Avant de revenir à la maison après une mission en Afghanistan, une cohorte de militaires français passent trois jours à Chypre dans le cadre d’une activité de décompression obligatoire. Dans ce film tourné presque en huis clos et adapté d’un roman de Delphine Coulin, les réalisatrices Delphine et Muriel Coulin s’intéressent aux conséquences du stress post-traumatique causé par la guerre et aux situations vécues par les femmes dans l’armée.
Un groupe de militaires débarque dans un luxueux hôtel chypriote, contraint de participer à des thérapies de groupe et des activités de détente avant leur retour en sol français. Revêtus de leurs combinaisons, ils détonnent du reste des touristes venus faire la fête dans la station balnéaire.
Pendant trois jours, on leur intime l’ordre de relaxer, de faire du sport et de profiter du soleil entre deux séances de débreffage avec de hauts dirigeants et des psychologues militaires, histoire de laisser tous leurs problèmes dans cet entre-deux paradisiaque. Mais plutôt que d’aider les militaires à canaliser leurs énergies négatives et leurs traumas, ce que l’armée appelle un « sas de décompression » se transforme vite en « sas de malaise ». Des tensions surgissent rapidement, tant durant les thérapies de groupe que lors des activités communes.
------------------------------------------------
▶ [Consigne] Modifie le texte sur le film en reprenant le passage allant de « Un groupe de » jusqu'à « des activités communes. ». Remplace « station balnéaire » par « ville côtière ».

▶ [Enregistrements conservés]
------------------------------------------------
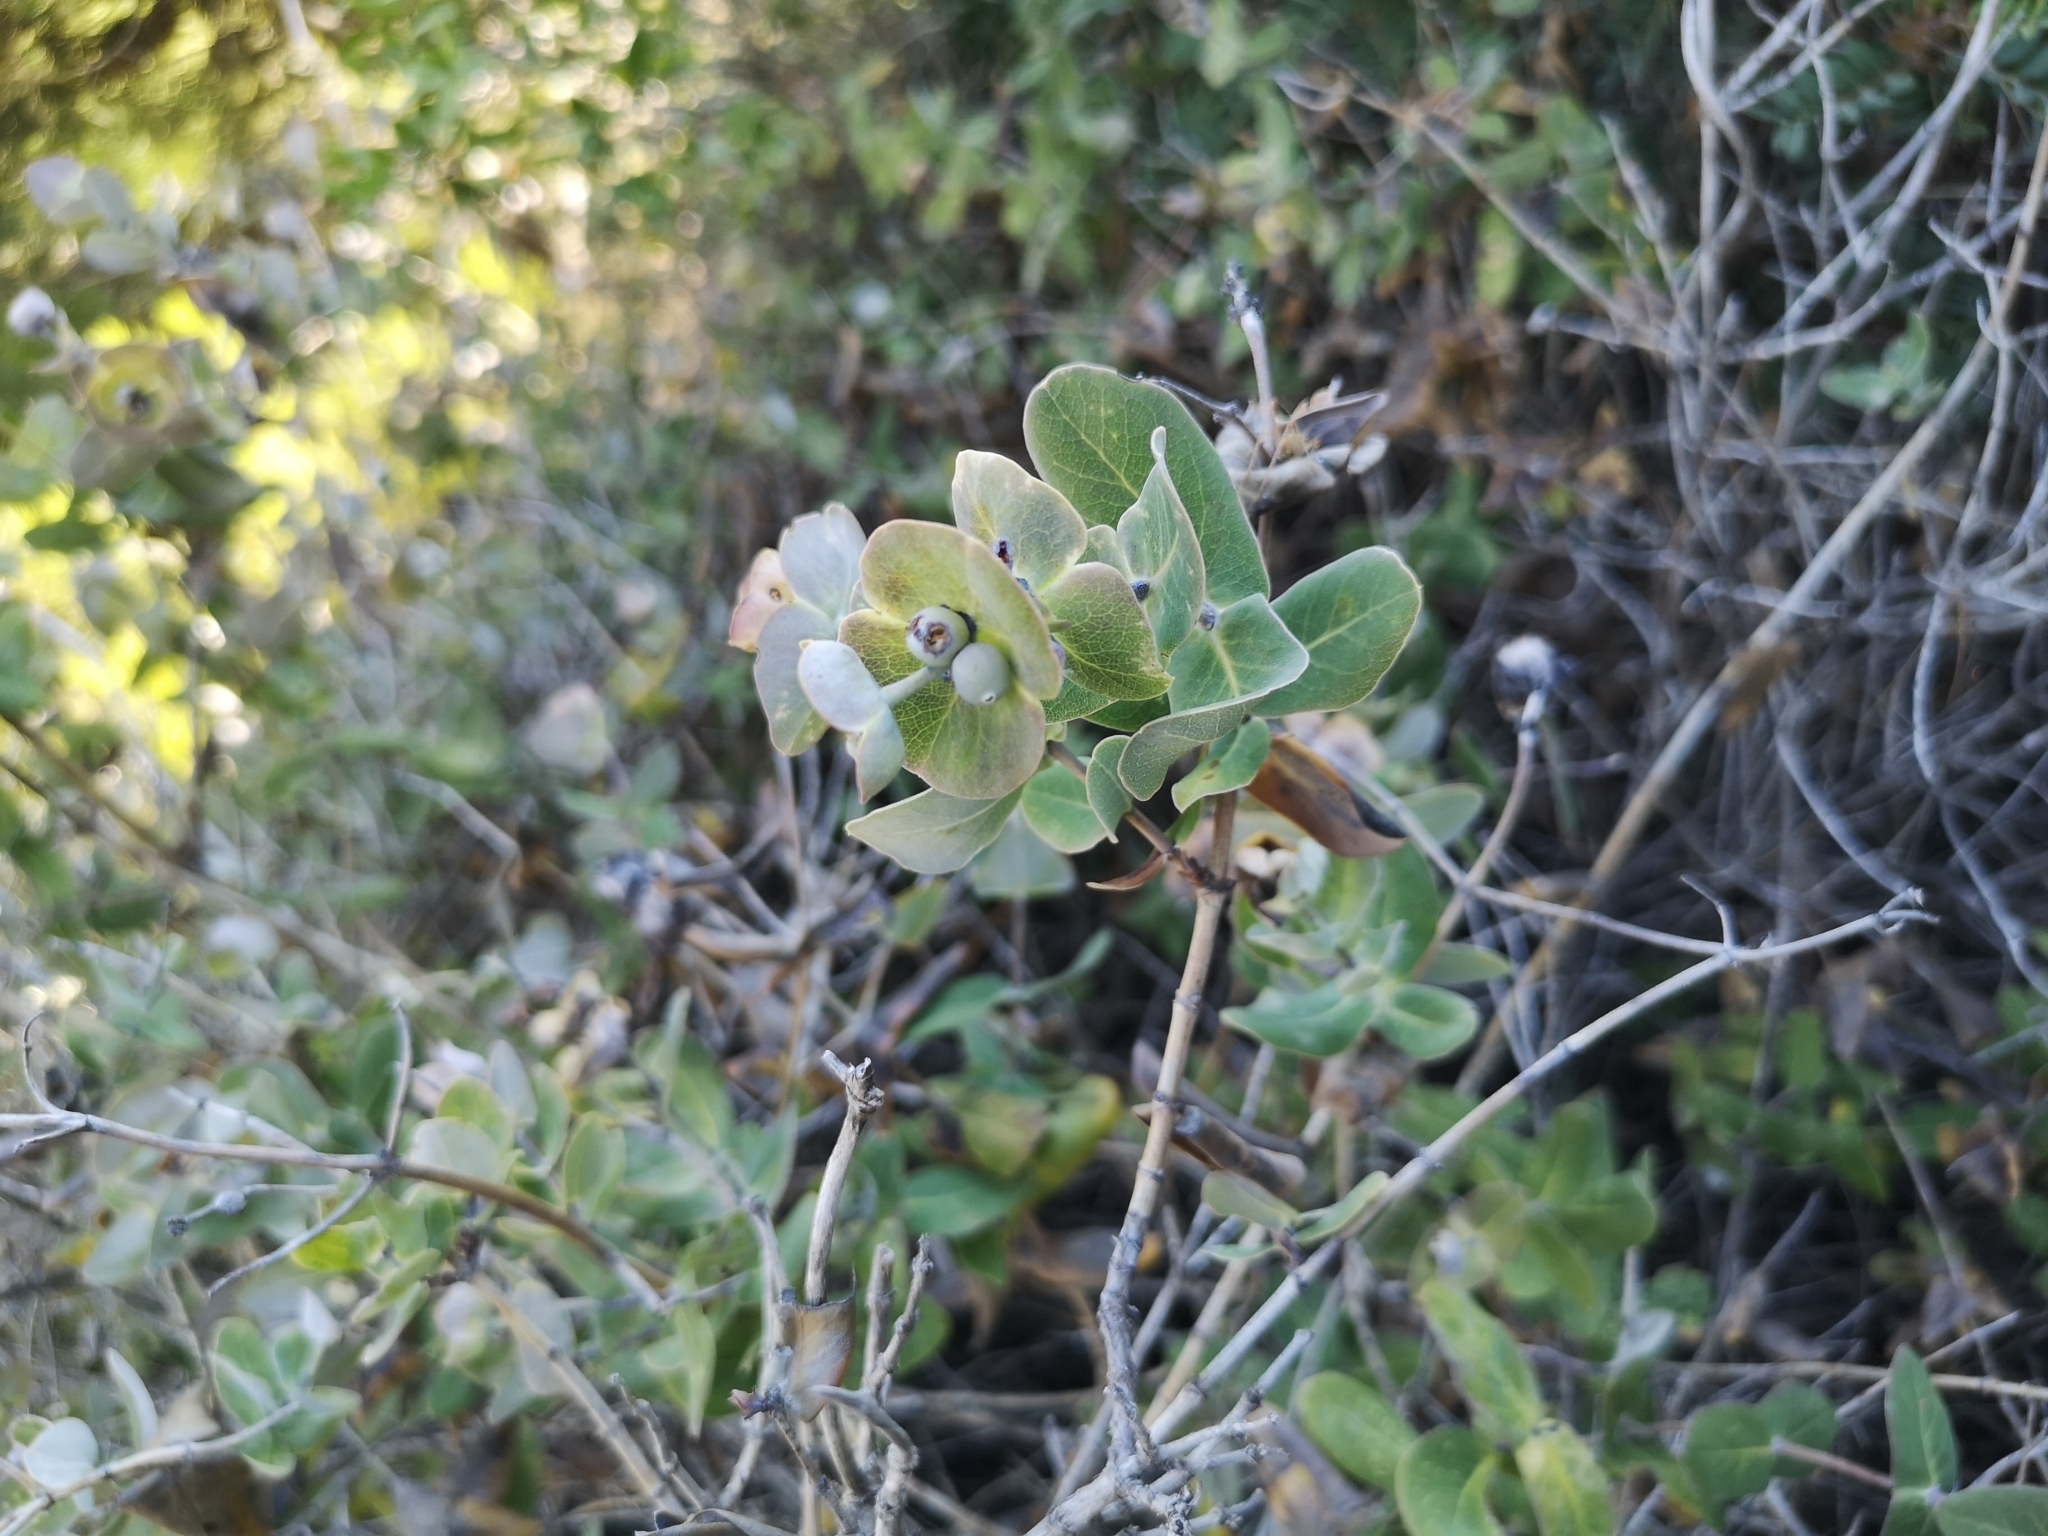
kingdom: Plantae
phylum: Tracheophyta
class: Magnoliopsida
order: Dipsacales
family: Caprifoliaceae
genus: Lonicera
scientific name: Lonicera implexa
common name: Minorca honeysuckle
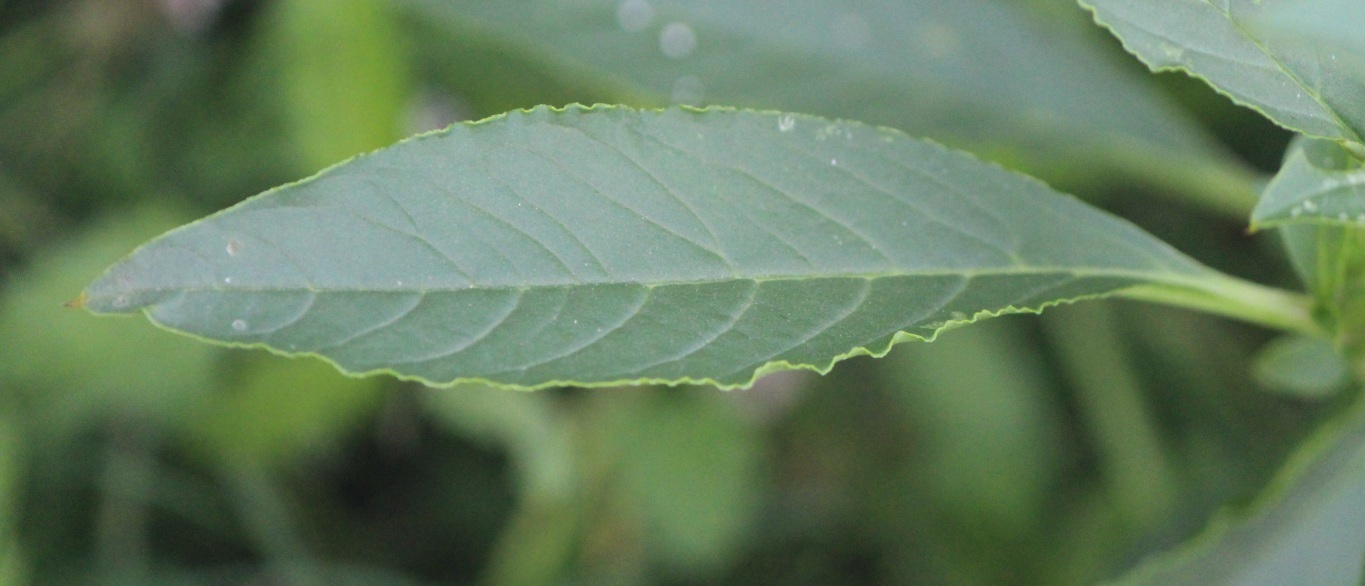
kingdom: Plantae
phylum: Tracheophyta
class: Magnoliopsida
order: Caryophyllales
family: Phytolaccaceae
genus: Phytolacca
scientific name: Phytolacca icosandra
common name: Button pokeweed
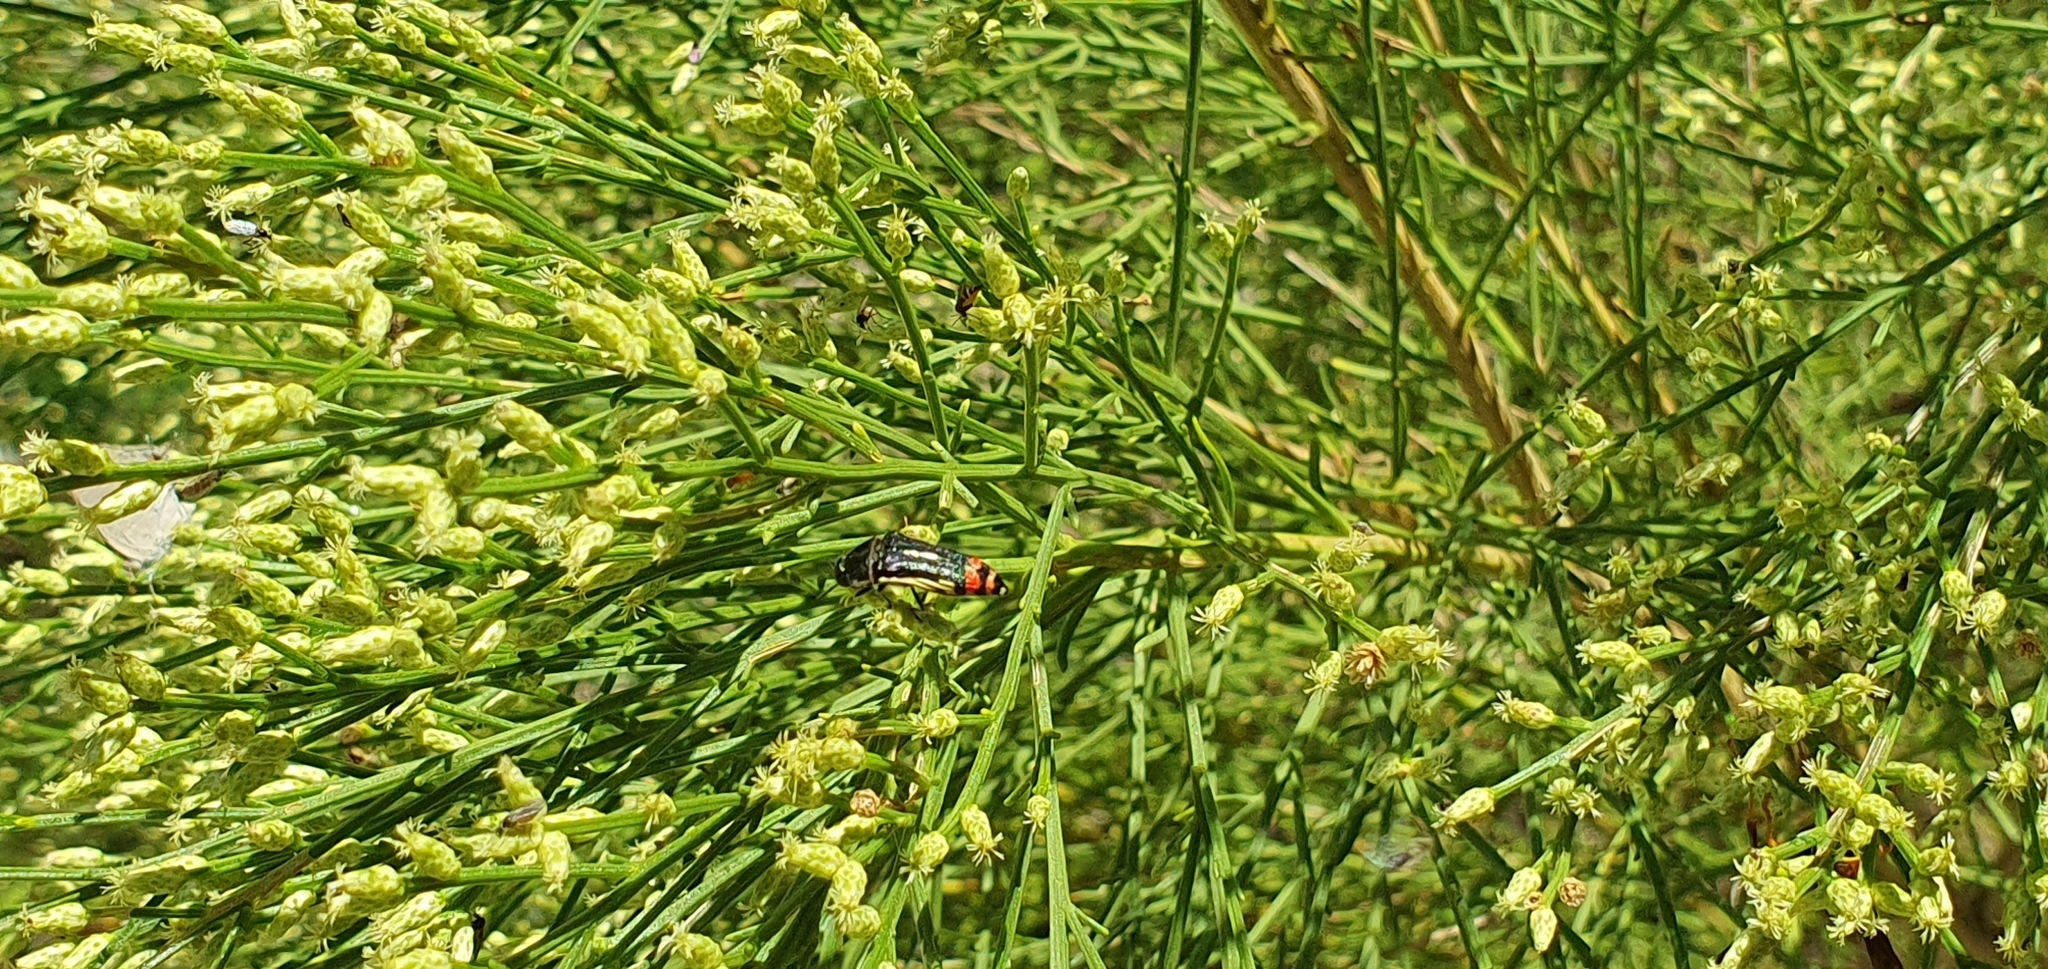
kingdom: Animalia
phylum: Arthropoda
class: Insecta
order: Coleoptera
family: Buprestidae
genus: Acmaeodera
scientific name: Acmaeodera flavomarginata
------------------------------------------------
▶ [Réponse]
Un groupe de militaires débarque dans un luxueux hôtel chypriote, contraint de participer à des thérapies de groupe et des activités de détente avant leur retour en sol français. Revêtus de leurs combinaisons, ils détonnent du reste des touristes venus faire la fête dans la ville côtière.
Pendant trois jours, on leur intime l’ordre de relaxer, de faire du sport et de profiter du soleil entre deux séances de débreffage avec de hauts dirigeants et des psychologues militaires, histoire de laisser tous leurs problèmes dans cet entre-deux paradisiaque. Mais plutôt que d’aider les militaires à canaliser leurs énergies négatives et leurs traumas, ce que l’armée appelle un « sas de décompression » se transforme vite en « sas de malaise ». Des tensions surgissent rapidement, tant durant les thérapies de groupe que lors des activités communes.